Suppression of osteoblastic phenotypes and modulation of pro- and anti-apoptotic features in normal human osteoblastic cells under a vector-averaged gravity condition

抄録

Spaceflight and bed rest induce loss of bone mass. A number of in vivo and in vitro studies have been conducted to clarify the mechanisms, however, the results have been conflicting. The purpose of this study was to investigate the effects of gravity unloading on proliferation, phenotypes, and apoptosis of normal human osteoblastic cells in the presence of 1α,25-dihydroxyvitamin D₃. We used a vector-averaged gravity condition generated by clinostat rotation to simulate gravity unloading. Clinostat rotation did not affect the cell proliferation.
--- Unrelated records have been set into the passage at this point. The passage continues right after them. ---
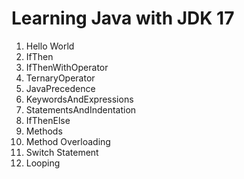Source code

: # Learning Java with JDK 17
1. Hello World
2. IfThen
3. IfThenWithOperator
4. TernaryOperator
5. JavaPrecedence
6. KeywordsAndExpressions
7. StatementsAndIndentation
8. IfThenElse
9. Methods
10. Method Overloading
11. Switch Statement
12. Looping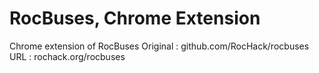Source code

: RocBuses, Chrome Extension
===============

Chrome extension of RocBuses
Original : github.com/RocHack/rocbuses
URL : rochack.org/rocbuses

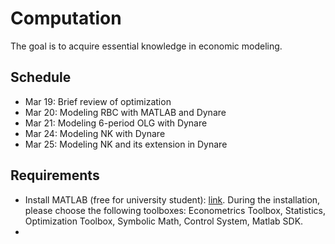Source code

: # Computation

The goal is to acquire essential knowledge in economic modeling.

## Schedule
- Mar 19: Brief review of optimization
- Mar 20: Modeling RBC with MATLAB and Dynare
- Mar 21: Modeling 6-period OLG with Dynare
- Mar 24: Modeling NK with Dynare
- Mar 25: Modeling NK and its extension in Dynare

## Requirements
- Install MATLAB (free for university student): [link](https://www.mathworks.com/academia/tah-portal/tohoku-university-31485743.html). During the installation, please choose the following toolboxes: Econometrics Toolbox, Statistics, Optimization Toolbox, Symbolic Math, Control System, Matlab SDK.
- 
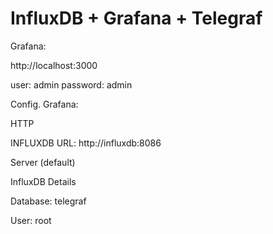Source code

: # InfluxDB + Grafana + Telegraf

Grafana:

http://localhost:3000

user: admin  password: admin

Config. Grafana:

HTTP

INFLUXDB
URL: http://influxdb:8086

Server (default)

InfluxDB Details

Database: telegraf

User: root

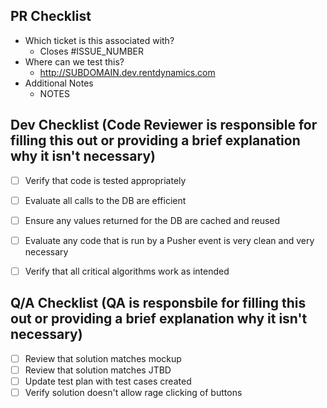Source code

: ## PR Checklist
 * Which ticket is this associated with?
    * Closes #ISSUE_NUMBER
 * Where can we test this?
    * http://SUBDOMAIN.dev.rentdynamics.com
 * Additional Notes
    * NOTES


## Dev Checklist (Code Reviewer is responsible for filling this out or providing a brief explanation why it isn't necessary)
- [ ] Verify that code is tested appropriately 
- [ ] Evaluate all calls to the DB are efficient
- [ ] Ensure any values returned for the DB are cached and reused
- [ ] Evaluate any code that is run by a Pusher event is very clean and very necessary
- [ ] Verify that all critical algorithms work as intended


## Q/A Checklist (QA is responsbile for filling this out or providing a brief explanation why it isn't necessary)
- [ ] Review that solution matches mockup
- [ ] Review that solution matches JTBD
- [ ] Update test plan with test cases created
- [ ] Verify solution doesn't allow rage clicking of buttons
On the first day, the mRNA levels for osteocalcin, ALP, CBFA1, VDR, RANKL, and OPG were reduced by clinostat rotation to 21%, 65%, 62%, 52%, 43%, and 54% of control, respectively. ALP activity was decreased to 75% of control. On the second day, the mRNA levels for osteocalcin and RANKL were reduced to 77% and 61% of control, respectively. The decreased VDR mRNA level might be responsible for the reduction for mRNA levels for osteocalcin, RANKL, and OPG. Clinostat rotation increased the pro-apoptotic index (Bax/Bcl-2 ratio) but did not induce apoptosis due to the simultaneous upregulation of the anti-apoptotic XIAP. Reduction of osteoblast responsiveness to 1α,25-dihydroxyvitamin D₃ might be involved in osteopenia that is induced by gravity unloading.